Why PayPal Security Tokens = FAIL

I had a bit of trouble last night trying to purchase something on eBay and despite much frustration and hours chatting with eBay reps, I’m still unable to login to my eBay account due to a mishap involving my PayPal security token, a 1-year-old and a glass of water.

It is pretty obvious to me that none of the 6 representatives I spoke to even knew WTF a PayPal Security Key was. In fact the typical conversation went something like this:

  • Rep: Can I help you?
  • Me: I can’t login to my eBay account, my PapPay Security Key is broken.
  • Rep: So do you need to talk to PayPal account support?
  • Me: No… I can login to PayPal just fine, I can’t login to eBay.
  • Rep: Ok, let me transfer you.
  • Me: EFF!

So rinse and repeat that about 6-7 times over two hours and you got the idea.

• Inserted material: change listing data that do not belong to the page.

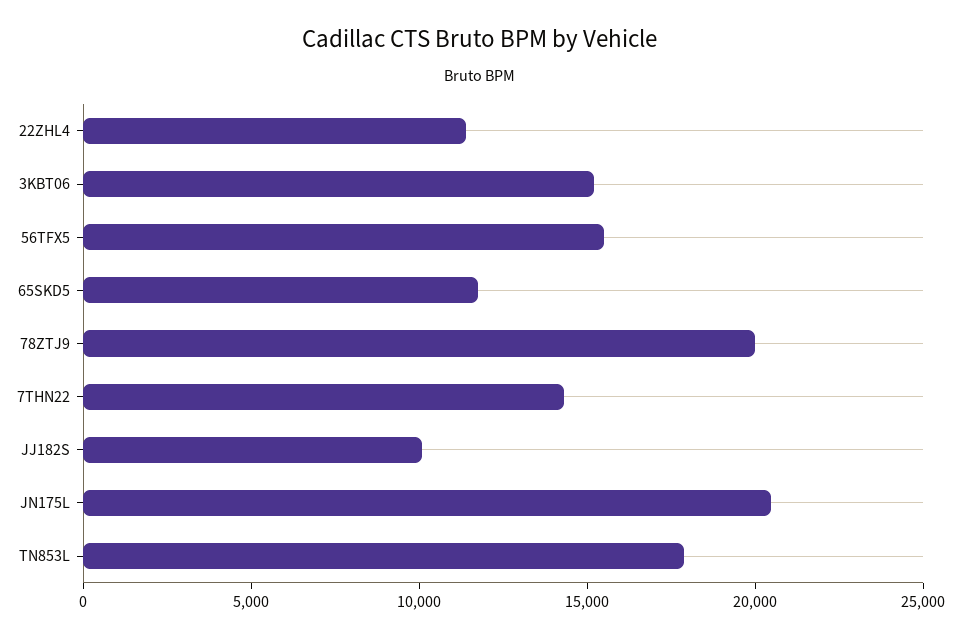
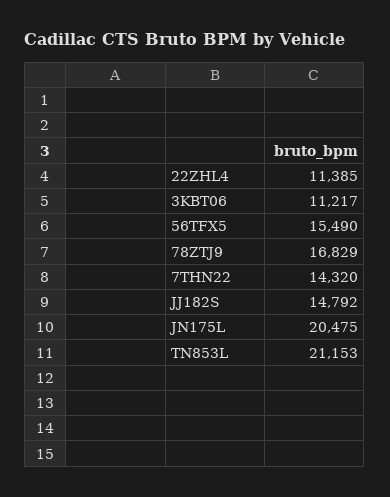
3KBT06: 15000 -> 11217
65SKD5: 12000 -> none
78ZTJ9: 20000 -> 16829
JJ182S: 10000 -> 14792
TN853L: 18000 -> 21153

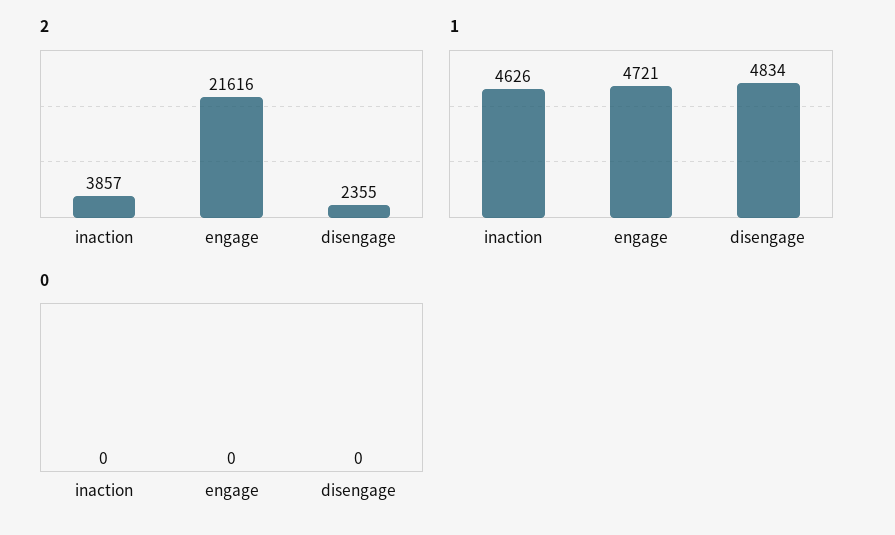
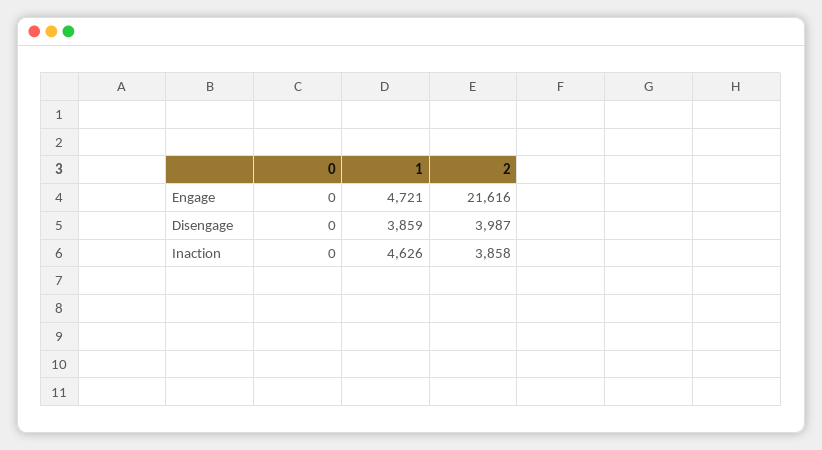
2, inaction: 3857 -> 3858
2, disengage: 2355 -> 3987
1, disengage: 4834 -> 3859

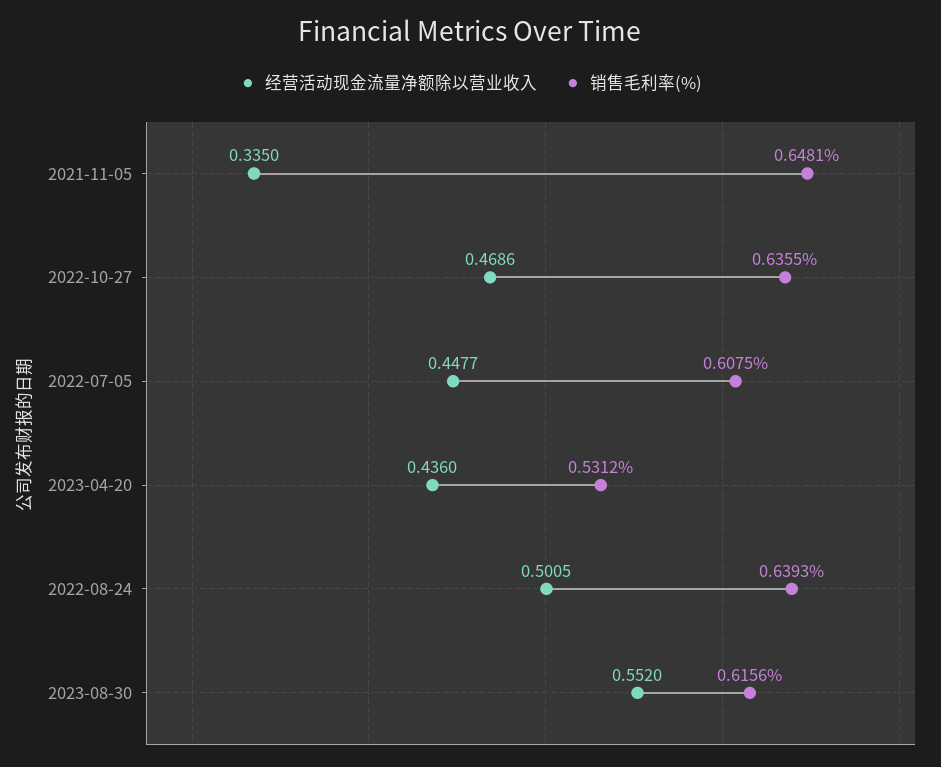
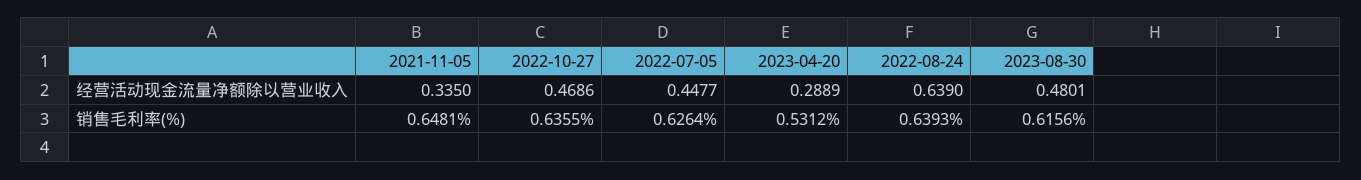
销售毛利率(%), 2022-07-05: 0.6075 -> 0.6264
经营活动现金流量净额除以营业收入, 2023-04-20: 0.436 -> 0.2889
经营活动现金流量净额除以营业收入, 2022-08-24: 0.5005 -> 0.639
经营活动现金流量净额除以营业收入, 2023-08-30: 0.552 -> 0.4801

What’s really messed up about the whole process is that I was able to easily recover my PaPal account because of their insecure recovery process that just requires evilbadguy to phish a couple of secret questions from me, making the whole security thing kind of comical.

(Un)Fortunately eBay’s recovery method is a bit more secure. They call the contact phone number you have listed on your account and read off a security code for you to use to access your account. This would be great if I hadn’t fat-fingered my phone number and it was off by 1 digit. Unfortunately explaining that to a support rep just results in to them guiding you to your account page and asking you to login in…

So apparently I am perma-screwed as far as eBay is concerned. Which I suppose is fine, I’m not sure I’m really interested in doing business with someone who can’t provide adequate tools and training to their support people.

PayPal really doesn’t have their shit together anymore than eBay does, they just obviously understand people typically care more about convenience over security, which is true for the kind of people who don’t purchase a SECURITY token.

In addition, security tokens are a huge pain in the ass. PayPal/eBay only allows you to have one per account, which meant my wife sending me a message every time she wanted to bid on some item that was under a dollar with 7 days left. I’m definitely bias toward easy multi-factor security and for good reason, having experienced the alternatives.

I dream of the day when I truly control my own account information, so that when I can’t login to an OpenID powered auction site I just reboot my damn server instead of talking on the phone to customer support for two hours.